「キモくて金のないおっさん」になる世界線を回避するために

数年前、「キモくて金のないおっさん」というキーワードがバズった。弱者救済活動をされてた左翼の方が、どうしても現場で救いようがない、誰も救いたいと思わないような、清潔さもなければ好感も持ちえないような高齢男性たちを指してそう呼んだのである。活動家の人々に彼らを救いたいという気持ちがわかないのは「おまえたちがキモいと感じているからだろう」という、ある種のボランティア活動における欺瞞を暴くワードであった。

この話を聞いたとき、思い出したのはマザー・テレサだった。マザー・テレサは、誰にも目を留められることのない道端で倒れそして死んでいく人々を救おうとした。彼女の活動は、そうした人々に「幸福な死」を与えることであった。死ぬ間際、自分は孤独ではなかった、誰にも愛されたこともない人生ではなかった。そう思えて最期を迎える、その手伝いをすることがマザー・テレサの活動だった。

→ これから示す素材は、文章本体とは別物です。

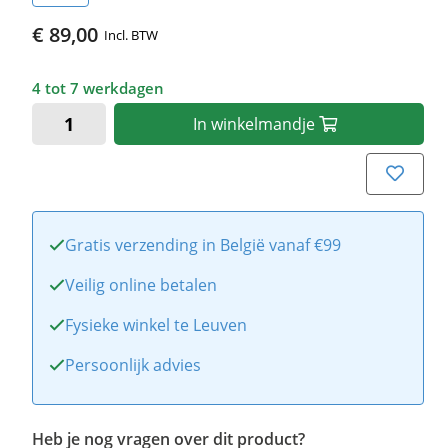
€ 89,00
Incl. BTW
4 tot 7 werkdagen
In
winkelmandje
Gratis verzending in België vanaf €99
Veilig online betalen
Fysieke winkel te Leuven
Persoonlijk advies
Heb je nog vragen over dit product?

ある時、マザー・テレサはそんな男性の一人を抱きしめたのだという。いったい何年ぶりの人肌のぬくもりだったか。男性はマザー・テレサの体温に感動し、涙したのだという。

どれほどの寂しさ、どれほどの孤独が彼を襲っていたのだろう。人々とのつながりが絶たれ、惹きつけるだけの技術も芸もお金も持ちえず、ただ朽ちていくのを待つだけの日々は、いかほどの恐怖であったろう。

「キモくて金のないおっさん」というのは、そういう存在だ。しかしこれは他人事ではない。彼らの中には少なからず発達障害や病気を抱えてる人々も含まれるであろうことは想像に難くない。そうした病気や性質が、今はよくても将来我々の体を蝕み、誰も救いたい、助けたいと思えないような、「キモくて金のないおっさん」にしてしまうことは、きっとありえるのだ。

ただでさえ男性はその心身の調子を感じ取りにくい性質をもっている。20代や30代では気づかなくとも、じわじわと蝕んでくる「それ」は、40代に大病を患う端緒になる。そうして唐突に死んでいく人々も、少なからずいる。

死ぬのは構わない。だが自分の遺体はせめて処理してくれる人はいて欲しい。病気で身動きが取れず、働くこともできず、ただ生きてるのか死んでるのかわからない時間を過ごしたくない。

だから1秒でも早く、「キモくて金のないおっさん」になる未来を回避しよう。体力もない、能力もない、モテるわけでもなければお金があるわけでもない。そんな男の生きる道を、せめて模索していこう。

そんな話を、この note に少しだけ、実体験をまじえながら書いていこうと思う。